* Exercise aim:
This task calls for every entry below to be repeated exactly, without the pictures.

* Data under study:
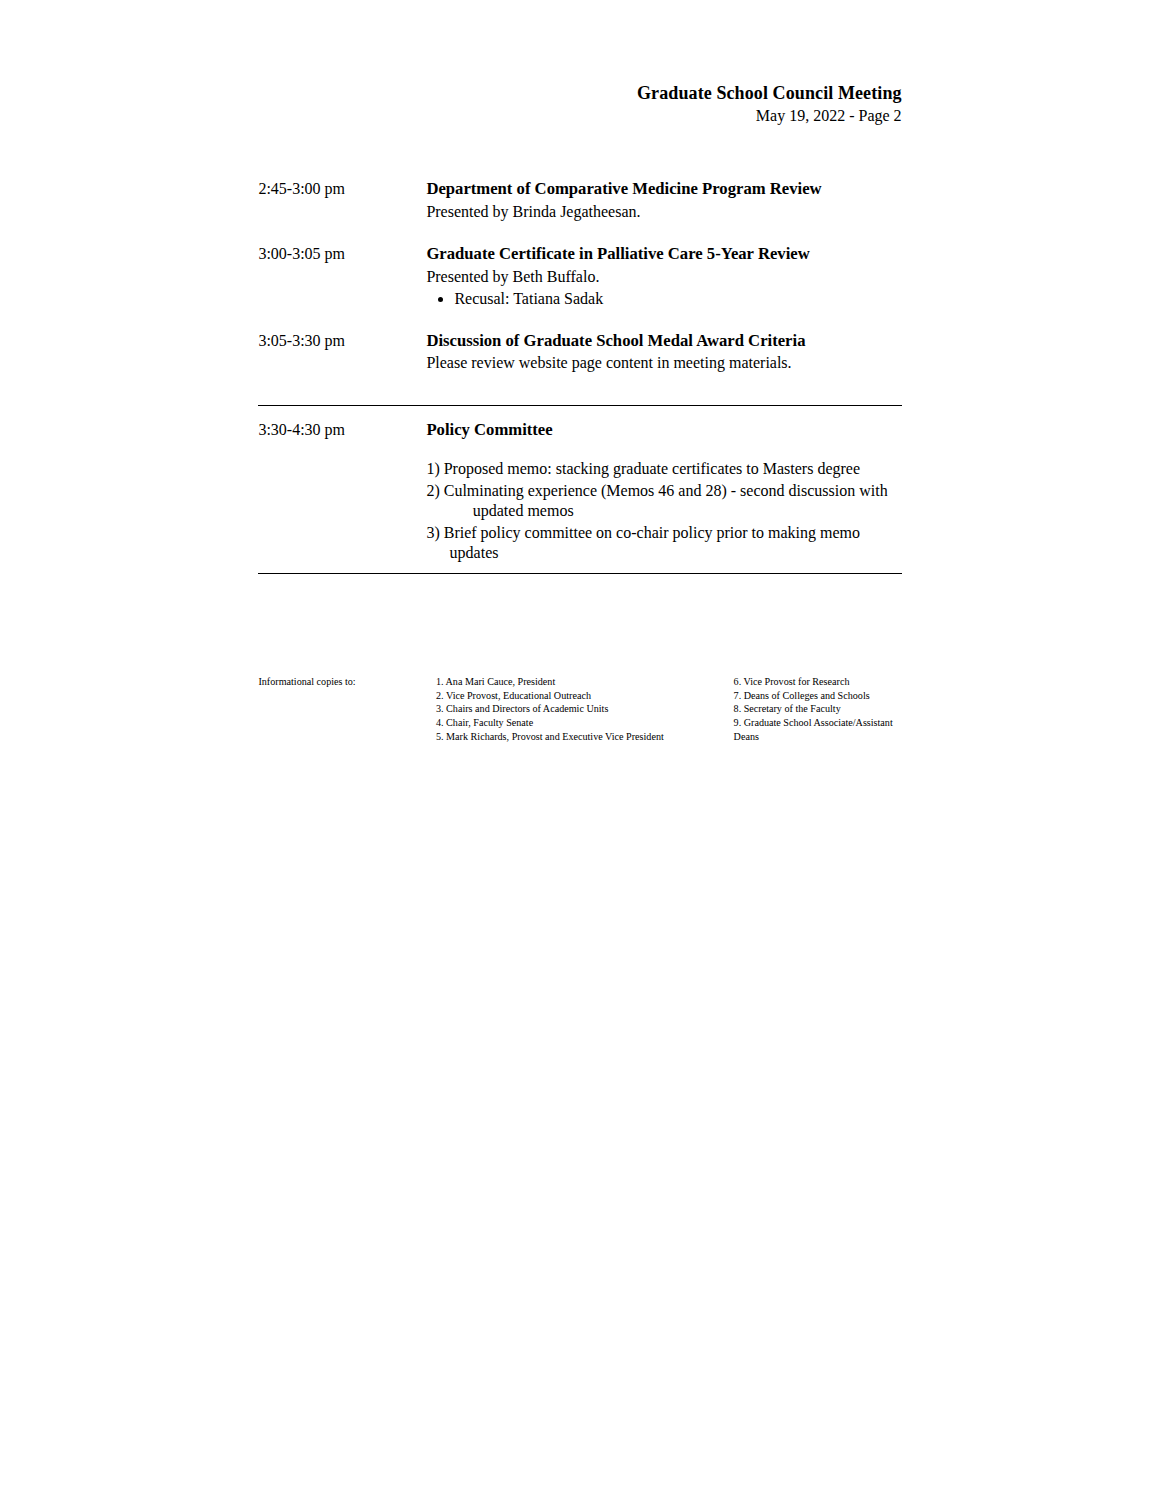Graduate School Council Meeting
May 19, 2022 - Page 2
| 2:45-3:00 pm | Department of Comparative Medicine Program Review Presented by Brinda Jegatheesan. |
| 3:00-3:05 pm | Graduate Certificate in Palliative Care 5-Year Review Presented by Beth Buffalo. Recusal: Tatiana Sadak |
| 3:05-3:30 pm | Discussion of Graduate School Medal Award Criteria Please review website page content in meeting materials. |
| 3:30-4:30 pm | Policy Committee 1) Proposed memo: stacking graduate certificates to Masters degree 2) Culminating experience (Memos 46 and 28) - second discussion with updated memos 3) Brief policy committee on co-chair policy prior to making memo updates |
| Informational copies to: | 1. Ana Mari Cauce, President 2. Vice Provost, Educational Outreach 3. Chairs and Directors of Academic Units 4. Chair, Faculty Senate 5. Mark Richards, Provost and Executive Vice President | 6. Vice Provost for Research 7. Deans of Colleges and Schools 8. Secretary of the Faculty 9. Graduate School Associate/Assistant Deans |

* Response to the task:
Graduate School Council Meeting
May 19, 2022 - Page 2
| 2:45-3:00 pm | Department of Comparative Medicine Program Review Presented by Brinda Jegatheesan. |
| 3:00-3:05 pm | Graduate Certificate in Palliative Care 5-Year Review Presented by Beth Buffalo. Recusal: Tatiana Sadak |
| 3:05-3:30 pm | Discussion of Graduate School Medal Award Criteria Please review website page content in meeting materials. |
| 3:30-4:30 pm | Policy Committee 1) Proposed memo: stacking graduate certificates to Masters degree 2) Culminating experience (Memos 46 and 28) - second discussion with updated memos 3) Brief policy committee on co-chair policy prior to making memo updates |
| Informational copies to: | 1. Ana Mari Cauce, President 2. Vice Provost, Educational Outreach 3. Chairs and Directors of Academic Units 4. Chair, Faculty Senate 5. Mark Richards, Provost and Executive Vice President | 6. Vice Provost for Research 7. Deans of Colleges and Schools 8. Secretary of the Faculty 9. Graduate School Associate/Assistant Deans |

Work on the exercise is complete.